Welcome back to my nightmare. On the second night of October Mrs Simian and I ventured into the murky depths of some of our free Aussie streamers available through our public library. Beamafilm and Kanopy can be accessed for a limited number of views per month as 'tickets', and offer an interesting range of documentaries, TV series, movies and short form progamming. As you'd expect, there's a heavy Australian bias (as there is in another free channel, Brollie), but that inevitably also means some NZ content gets thrown in, because... our sunburned cousins do me like that.
So tonight's viewing was a documentary, The Darkside. Gorillamydreams is a bigly fan of supernatural reality slop like Finding Bigfoot (they haven't), Expedition X (not ex-enough, frankly), and Scared Stupid. I may have made one of those up. The Darkside is a bit less tongue in cheek, and purports to retell real-life eerie stories with the help of Australian actors (Deborah Mailman, Claudia Karvan, Bryan Brown, Jack Charles, among others) usually straight to camera with some landscapiness thrown in, and sometimes with their own craft helping to interpret things.
The Darkside (Warwick Thornton, 2013)
The tales in The Darkside are very much Australian stories, with a strong sense of location and history, and told largely from a First Nations perspective, as you would expect from Thornton's body of work (Samson & Delilah being the one I am most familiar with). The stories drift in and out, not linking with one another, nor presenting a throughline, but lingering in places wit some arresting images - a painting of a girl which turns into a landscape, and then back to a girl, stretches of slow camera tracks through dim museum corridors, mist coming in with the tide, and the unflinching stare of the narrators as they tell their stories straight down the barrel.

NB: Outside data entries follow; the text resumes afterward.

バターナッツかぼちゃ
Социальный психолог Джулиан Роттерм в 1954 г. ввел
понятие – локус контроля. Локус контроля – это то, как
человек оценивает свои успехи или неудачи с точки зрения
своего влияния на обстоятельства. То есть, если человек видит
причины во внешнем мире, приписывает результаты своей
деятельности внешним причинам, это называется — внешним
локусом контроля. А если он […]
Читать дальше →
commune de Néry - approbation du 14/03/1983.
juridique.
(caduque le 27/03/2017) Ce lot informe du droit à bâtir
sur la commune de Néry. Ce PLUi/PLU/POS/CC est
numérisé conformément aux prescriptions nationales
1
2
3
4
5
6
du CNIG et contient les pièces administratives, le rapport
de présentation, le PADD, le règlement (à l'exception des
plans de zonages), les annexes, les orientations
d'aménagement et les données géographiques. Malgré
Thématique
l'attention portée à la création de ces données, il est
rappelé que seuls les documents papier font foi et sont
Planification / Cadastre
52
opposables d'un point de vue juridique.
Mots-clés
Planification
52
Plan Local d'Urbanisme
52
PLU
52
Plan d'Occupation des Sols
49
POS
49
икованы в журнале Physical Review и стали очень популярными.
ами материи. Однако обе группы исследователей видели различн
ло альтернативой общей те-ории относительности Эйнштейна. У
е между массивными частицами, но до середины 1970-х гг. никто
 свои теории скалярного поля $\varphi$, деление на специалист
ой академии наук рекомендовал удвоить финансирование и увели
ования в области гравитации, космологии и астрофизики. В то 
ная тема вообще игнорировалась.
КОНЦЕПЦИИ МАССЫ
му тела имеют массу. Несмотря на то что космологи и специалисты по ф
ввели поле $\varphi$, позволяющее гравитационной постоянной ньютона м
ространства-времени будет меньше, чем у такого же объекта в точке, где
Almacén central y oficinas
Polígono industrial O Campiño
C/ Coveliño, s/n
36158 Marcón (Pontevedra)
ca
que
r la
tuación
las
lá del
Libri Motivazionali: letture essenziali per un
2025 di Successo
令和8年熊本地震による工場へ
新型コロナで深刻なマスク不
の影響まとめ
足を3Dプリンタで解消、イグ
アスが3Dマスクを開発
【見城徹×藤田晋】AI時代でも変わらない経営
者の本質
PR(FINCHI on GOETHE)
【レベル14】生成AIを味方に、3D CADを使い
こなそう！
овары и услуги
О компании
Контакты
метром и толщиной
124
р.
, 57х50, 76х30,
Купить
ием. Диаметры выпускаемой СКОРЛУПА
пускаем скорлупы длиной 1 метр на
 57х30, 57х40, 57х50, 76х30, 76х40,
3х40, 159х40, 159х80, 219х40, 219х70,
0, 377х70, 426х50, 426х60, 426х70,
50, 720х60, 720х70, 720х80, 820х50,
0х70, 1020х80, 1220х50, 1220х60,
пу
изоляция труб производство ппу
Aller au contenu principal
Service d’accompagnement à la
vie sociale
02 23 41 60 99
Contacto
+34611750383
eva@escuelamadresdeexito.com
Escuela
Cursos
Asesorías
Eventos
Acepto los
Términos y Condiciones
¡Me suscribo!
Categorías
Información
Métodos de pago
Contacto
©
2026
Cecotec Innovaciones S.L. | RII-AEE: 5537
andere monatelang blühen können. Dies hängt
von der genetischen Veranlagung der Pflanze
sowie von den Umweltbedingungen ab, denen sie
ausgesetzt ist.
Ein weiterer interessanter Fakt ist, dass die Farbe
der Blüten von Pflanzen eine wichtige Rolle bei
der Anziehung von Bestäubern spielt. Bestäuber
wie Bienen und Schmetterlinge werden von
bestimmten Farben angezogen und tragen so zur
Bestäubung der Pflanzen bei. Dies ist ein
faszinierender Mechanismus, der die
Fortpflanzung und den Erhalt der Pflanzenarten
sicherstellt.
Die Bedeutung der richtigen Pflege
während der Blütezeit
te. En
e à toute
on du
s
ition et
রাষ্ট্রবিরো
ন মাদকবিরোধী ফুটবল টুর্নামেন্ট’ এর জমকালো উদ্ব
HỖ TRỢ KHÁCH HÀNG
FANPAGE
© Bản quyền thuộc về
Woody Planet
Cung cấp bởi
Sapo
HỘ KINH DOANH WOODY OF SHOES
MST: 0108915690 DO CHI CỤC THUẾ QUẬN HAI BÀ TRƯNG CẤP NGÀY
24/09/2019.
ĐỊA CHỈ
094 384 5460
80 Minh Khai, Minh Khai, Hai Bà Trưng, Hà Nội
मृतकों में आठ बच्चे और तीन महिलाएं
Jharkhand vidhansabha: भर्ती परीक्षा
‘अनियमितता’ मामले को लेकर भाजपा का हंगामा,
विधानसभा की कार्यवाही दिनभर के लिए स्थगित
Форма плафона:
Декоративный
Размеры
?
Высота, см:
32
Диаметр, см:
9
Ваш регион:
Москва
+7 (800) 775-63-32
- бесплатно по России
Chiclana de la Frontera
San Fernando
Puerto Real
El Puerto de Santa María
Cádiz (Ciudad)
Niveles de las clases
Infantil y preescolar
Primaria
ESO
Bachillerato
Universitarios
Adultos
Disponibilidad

So onto the Halloweenometer: I can barely rate this one. We didn't finish it, although I may return. It's eerie, and unsettling in places - but it's not what I'm after for a Halloween watch, and I imagine that Halloween traffic is not what this movie is looking for. The most affecting story - and our checking out point was among those corridors of the Australian National Archive, and the stories of remains of indigenous peoples, inspected, prodded, measured, tested and examined and othered by a white scientists and physicians, reducing them to museum exhibits and dusty remains in indexed boxes. Genuinely unnerving, confronting and grim. Stories deserving to be told and remembered, but not in this context.